**Provided text:**
▬▬▬▬▬▬
This year my hours for professional development will be spent at a week long teacher workshop funded by Texas Mining and Reclamation Association (TMRA).  TMRA funds these workshops throughout the summer for teachers at different mining facilities in East and Central Texas.  These workshops help bring awareness to the mining  of natural resources in Texas and allows teachers to bring  this concept alive in the classroom.

I will be visiting and learning about lignite coal mining at the Sabine Mining Company in Hallsville, Texas.   I am very excited about this opportunity! I am already thinking about how I am going to bring this learning experience back to my classroom.  Stay tuned for updates about my experience!

Enchanted Rock, you had me at rock

I have always been fascinated with rocks.  When I was a kid we lived in Colorado during the summer so that my sisters could take ice skating lessons.  I spent my days riding my bike and collecting rocks.  I would bring back home to Dallas boxes of rocks. I would wash them and sit on the corner of my street and try to sell them.  Alas, I was quite unsuccessful with my rock sales but that did not deter me from my blossoming interest in rocks. Rocks ROCK!

Fast forward 20+ years and enter Ms. Wood, the middle school science teacher.  Science in middle school is integrated, which means I have to know about a lot of different domains of science.  Of course the domain I am most fond of is Earth science.  Whenever we would get to the geology unit at first I would hear “rocks are boring”, “what’s so special about a rock”  (imagine that in the most surliest voice imaginable from a 12-14 year old).  I would tell them rocks are not boring, rocks tell us a story.  They can tell us the age of that specific area, what the environment was like & often times if humans made use of the resource.  By the end of the geology unit most of my students agreed with me, rocks are pretty cool.

Which brings me to my first Texas State Park, Enchanted Rock State Natural Area, 14 miles north of Fredricksburg, Texas.

Location of Enchanted Rock State Natural Area
Location of Enchanted Rock State Natural Area

Enchanted Rock has an estimated age of one billion years, making it among the oldest exposed rock in North America.

Here’s the backstory on the geologic history of Enchanted Rock:

“Enchanted Rock is visible in the distance to the north as a broad, round pink dome. Enchanted Rock is part of the Town Mountain Pluton which was emplaced into the Packsaddle Schist about 1.2 billion years ago. It is a series of three exfoliation domes of which the largest is Enchanted Rock. After roughly half a billion years of erosion, the pluton was exposed during the Cambrian Period. At various times in the Paleozoic and Mesozoic, the area was inundated by transgressing seas and sediments were deposited across the granites. Feldspar- rich sediment in nearby basal Cretaceous units indicates that the granite was again exposed in the late Mesozoic. The area was subsequently covered in part or fully by Cretaceous seas and sediment, and finally reexposed by the current Tertiary and Quaternary Erosional cycle”
▬▬▬▬▬▬
Rewrite the Enchanted Rock text from "I have always" to "rocks. Rocks ROCK!", putting "bicycle" in place of "bike".

**Provided material:**
▬▬▬▬▬▬
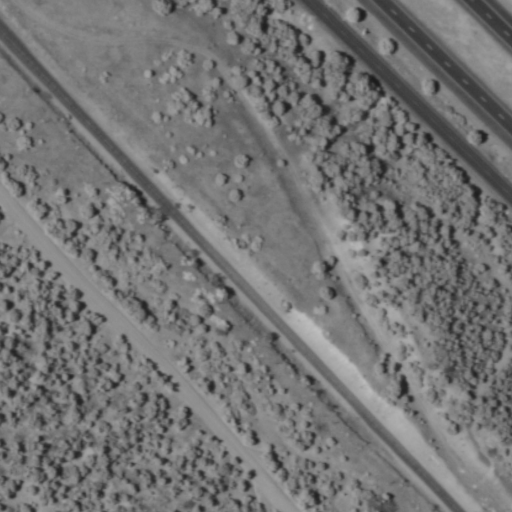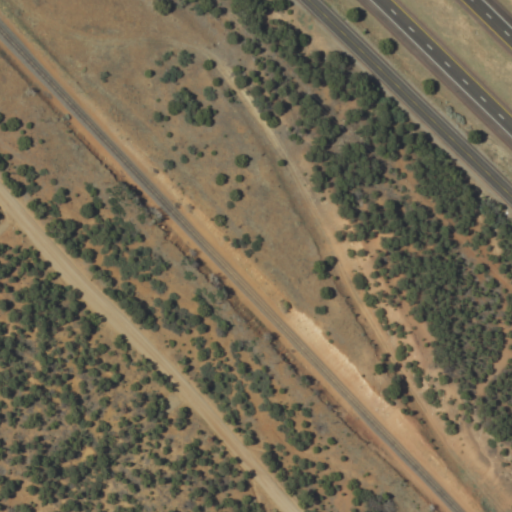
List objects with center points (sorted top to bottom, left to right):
▬▬▬▬▬▬
**Final result:**
I have always been fascinated with rocks.  When I was a kid we lived in Colorado during the summer so that my sisters could take ice skating lessons.  I spent my days riding my bicycle and collecting rocks.  I would bring back home to Dallas boxes of rocks. I would wash them and sit on the corner of my street and try to sell them.  Alas, I was quite unsuccessful with my rock sales but that did not deter me from my blossoming interest in rocks. Rocks ROCK!